Luckily, I’ve never invested money I don’t need right now, but I paid the price of tuition. Looking back, I should’ve known what would happen, but how could I?
I started investing in 2020 and got caught in the market’s hype.
Small caps were growing exponentially, tech was booming, and people thought Ethereum would hit $10,000. But when the market started to take a turn for the worse, I made the best decision I possibly could have.
I didn’t sell out of fear.
Investing is all about psychology. Buying individual stocks, even small caps isn’t a problem. The problem is when you accidentally transfer your wealth to those who know what they’re doing.
The most important lesson is to reverse what you think you know is suitable for the market. If the market is rising at a historical rate, it’s not a good time to get in.
Warren Buffett famously said:
“Be greedy when others are fearful, be fearful when others are greedy.”
For the millennials and Gen Z’s, here’s a meme that’ll make more sense.
When I started investing, I didn’t realize the government printed more than $3 trillion in 2020 alone (almost 20 percent of all existing USD).
Then we got our stimulus checks. We had more free time than ever but nowhere to spend the money because of the lockdowns. So we opened up Robinhood accounts and started trading.
The retailer investor got attention, and we were excited about Gamestop, but this influx of money into the markets came at a cost. All that printed money exponentially inflated the economy, and today, the reality of inflation scared us.
We started pulling money out of stocks in troves, and the market tanked by more than 20% this year.

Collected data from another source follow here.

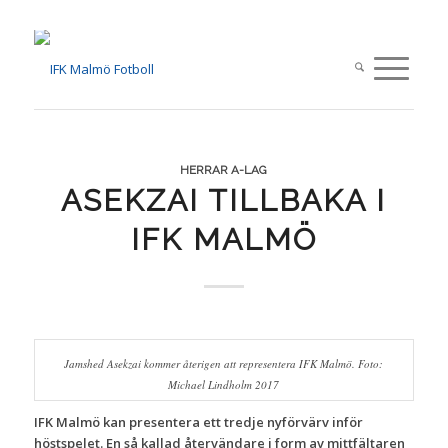
HERRAR A-LAG
ASEKZAI TILLBAKA I
IFK MALMÖ
Jamshed Asekzai kommer återigen att representera IFK Malmö. Foto:
Michael Lindholm 2017
IFK Malmö kan presentera ett tredje nyförvärv inför
höstspelet. En så kallad återvändare i form av mittfältaren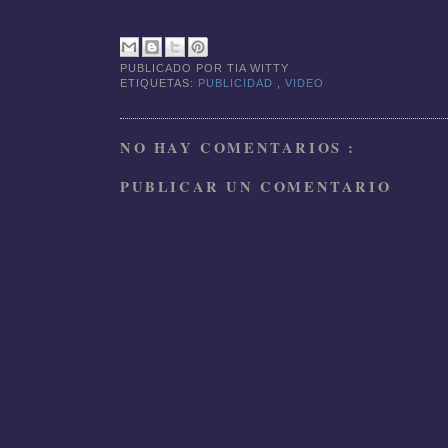
PUBLICADO POR
TIA WITTY
ETIQUETAS:
PUBLICIDAD
,
VIDEO
NO HAY COMENTARIOS :
PUBLICAR UN COMENTARIO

The lesson: You can invest in individual markets but choose to invest in companies you genuinely believe will thrive over the next 20 years. Don’t sell; just strengthen your positions.
Unless you’re a full-time day trader, play the long game.
Before I moved states, I had a pretty considerable checking account.
I needed that money in there because I planned on putting a down payment on a new car.
It wasn’t the most financially savvy move for a 26-year-old, but it’s not like keeping my money in savings accounts would do me much better. After all, the car is an investment in my life.
And, lucky me, cars are actually appreciating right now, so in a way, I made a sound investment and even got a low-interest rate on it, so I’m borrowing money against inflation.
But, generally speaking, investing cash or keeping it in a savings account is a hedge against inflation, meaning the value of your dollars goes up in the markets vs. down in a checking account.
However, these days, is it better for your cash to lose value to inflation or to the markets?
The point is to keep as much cash on hand as is a comfortable amount for you, especially in today’s stock market climate.
I don’t mean this literally.
Finance gurus hate Starbucks, Coffee Bean, and almost every coffee shop because of the markup.
To be fair, though, while the markup of coffee is a big one, I go to the local coffee shop and snag a medium nitro cold brew for $3.95.
I could buy many more expensive things like designer clothing, a more luxurious car, or weekly steak dinners. A coffee costs a few bucks, and it makes me happy, so I’m willing to treat myself occasionally.
Seriously, I treat myself to a coffee to motivate myself to get out of bed and start my day. The morning coffee sets the tone for the rest of the day, and coffee is a high ROI purchase.
It gives me energy, and it tastes good.
The bottom line: not every seemingly useless purchase is an irresponsible one. Yeah, you can and should make coffee from home since it’s much cheaper over the long run, but there’s something to be said about the simple things.
You almost always deserve a marked-up cup of coffee.
Mind your purchases. If a couple of coffees each month can fit comfortably in your budget, do what you want.